## ACTION ITEM:
The expected answer is a single number, namely how many lines in the data below hold the word "wiki".

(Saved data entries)
- - -

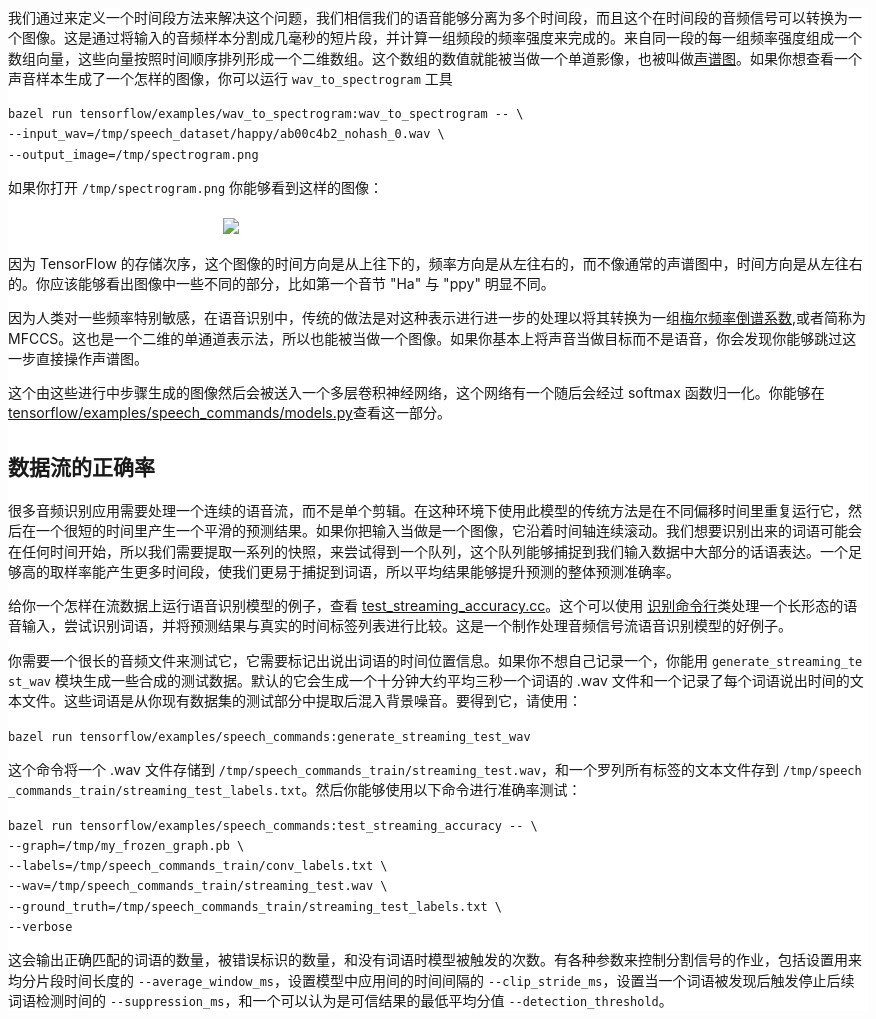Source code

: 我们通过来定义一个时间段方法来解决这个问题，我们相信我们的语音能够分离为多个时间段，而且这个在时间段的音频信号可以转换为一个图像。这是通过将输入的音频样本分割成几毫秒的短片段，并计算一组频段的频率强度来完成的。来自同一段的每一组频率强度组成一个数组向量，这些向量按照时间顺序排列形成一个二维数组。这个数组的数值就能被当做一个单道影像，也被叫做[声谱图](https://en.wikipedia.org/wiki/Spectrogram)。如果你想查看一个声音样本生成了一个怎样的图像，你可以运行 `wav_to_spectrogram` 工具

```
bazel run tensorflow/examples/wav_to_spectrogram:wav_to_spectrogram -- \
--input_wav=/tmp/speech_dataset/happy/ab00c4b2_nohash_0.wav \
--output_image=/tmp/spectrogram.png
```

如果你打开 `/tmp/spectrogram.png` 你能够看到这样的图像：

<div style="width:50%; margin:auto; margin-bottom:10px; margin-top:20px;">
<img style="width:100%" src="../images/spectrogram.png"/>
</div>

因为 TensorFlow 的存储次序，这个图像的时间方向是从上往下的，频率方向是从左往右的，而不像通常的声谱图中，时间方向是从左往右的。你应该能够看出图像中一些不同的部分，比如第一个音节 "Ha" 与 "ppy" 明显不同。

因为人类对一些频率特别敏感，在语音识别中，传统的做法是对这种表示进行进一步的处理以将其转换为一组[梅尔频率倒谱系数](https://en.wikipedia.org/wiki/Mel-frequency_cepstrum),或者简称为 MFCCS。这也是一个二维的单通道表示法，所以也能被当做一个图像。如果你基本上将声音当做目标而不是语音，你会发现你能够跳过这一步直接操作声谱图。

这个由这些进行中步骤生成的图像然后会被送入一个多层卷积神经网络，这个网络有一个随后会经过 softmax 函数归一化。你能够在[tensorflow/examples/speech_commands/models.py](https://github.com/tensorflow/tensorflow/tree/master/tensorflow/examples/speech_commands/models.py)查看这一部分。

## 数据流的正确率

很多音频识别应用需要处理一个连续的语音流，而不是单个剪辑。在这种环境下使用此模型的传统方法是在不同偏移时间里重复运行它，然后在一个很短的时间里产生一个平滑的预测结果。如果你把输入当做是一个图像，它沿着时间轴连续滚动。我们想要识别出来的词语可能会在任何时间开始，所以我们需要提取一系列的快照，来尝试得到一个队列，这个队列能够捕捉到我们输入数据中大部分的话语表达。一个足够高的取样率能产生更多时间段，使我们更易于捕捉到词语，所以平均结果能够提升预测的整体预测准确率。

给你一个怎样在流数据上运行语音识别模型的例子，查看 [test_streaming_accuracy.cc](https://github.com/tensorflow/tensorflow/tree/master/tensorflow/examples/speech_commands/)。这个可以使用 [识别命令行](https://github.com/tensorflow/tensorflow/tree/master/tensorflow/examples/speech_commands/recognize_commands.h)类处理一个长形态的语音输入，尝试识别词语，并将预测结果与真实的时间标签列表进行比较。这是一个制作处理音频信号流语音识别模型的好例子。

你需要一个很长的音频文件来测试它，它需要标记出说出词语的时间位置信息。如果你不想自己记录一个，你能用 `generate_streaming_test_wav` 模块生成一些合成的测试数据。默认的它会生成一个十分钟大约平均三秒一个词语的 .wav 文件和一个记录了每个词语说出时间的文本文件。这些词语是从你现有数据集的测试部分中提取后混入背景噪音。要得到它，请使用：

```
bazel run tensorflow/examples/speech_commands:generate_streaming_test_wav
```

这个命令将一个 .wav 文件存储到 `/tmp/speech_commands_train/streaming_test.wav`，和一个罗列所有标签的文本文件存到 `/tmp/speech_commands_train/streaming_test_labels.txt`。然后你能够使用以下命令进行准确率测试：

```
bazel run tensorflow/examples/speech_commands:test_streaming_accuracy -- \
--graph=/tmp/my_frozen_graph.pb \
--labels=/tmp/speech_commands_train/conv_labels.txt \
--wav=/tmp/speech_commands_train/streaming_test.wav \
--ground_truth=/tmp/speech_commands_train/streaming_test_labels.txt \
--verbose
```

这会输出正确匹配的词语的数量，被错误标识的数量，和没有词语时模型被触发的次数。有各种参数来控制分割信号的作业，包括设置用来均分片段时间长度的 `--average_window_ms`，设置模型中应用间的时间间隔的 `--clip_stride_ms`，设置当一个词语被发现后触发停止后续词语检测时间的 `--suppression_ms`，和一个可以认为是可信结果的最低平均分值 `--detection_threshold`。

- - -

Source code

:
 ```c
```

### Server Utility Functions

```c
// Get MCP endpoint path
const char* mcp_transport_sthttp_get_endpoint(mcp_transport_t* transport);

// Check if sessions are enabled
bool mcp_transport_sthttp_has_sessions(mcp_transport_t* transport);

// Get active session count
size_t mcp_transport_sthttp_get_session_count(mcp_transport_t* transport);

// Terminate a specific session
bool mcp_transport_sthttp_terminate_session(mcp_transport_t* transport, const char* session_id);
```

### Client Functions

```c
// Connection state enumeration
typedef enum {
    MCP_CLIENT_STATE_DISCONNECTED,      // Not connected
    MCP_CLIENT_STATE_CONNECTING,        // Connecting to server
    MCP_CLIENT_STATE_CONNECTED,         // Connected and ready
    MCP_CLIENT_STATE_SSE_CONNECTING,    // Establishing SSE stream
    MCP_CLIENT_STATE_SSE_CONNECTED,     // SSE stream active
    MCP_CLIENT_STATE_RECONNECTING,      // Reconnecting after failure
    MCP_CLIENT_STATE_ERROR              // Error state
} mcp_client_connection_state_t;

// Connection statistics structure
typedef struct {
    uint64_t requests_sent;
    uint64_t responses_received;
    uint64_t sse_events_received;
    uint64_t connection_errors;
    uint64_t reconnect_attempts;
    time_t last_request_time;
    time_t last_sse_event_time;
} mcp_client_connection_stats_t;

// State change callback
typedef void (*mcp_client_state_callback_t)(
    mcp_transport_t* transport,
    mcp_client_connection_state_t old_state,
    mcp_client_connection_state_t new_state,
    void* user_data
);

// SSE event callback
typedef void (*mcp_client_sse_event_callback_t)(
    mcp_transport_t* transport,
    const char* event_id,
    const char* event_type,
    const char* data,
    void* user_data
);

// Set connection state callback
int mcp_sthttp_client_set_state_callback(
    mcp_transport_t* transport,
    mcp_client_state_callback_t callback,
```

- - -

## WRITTEN REPLY:
2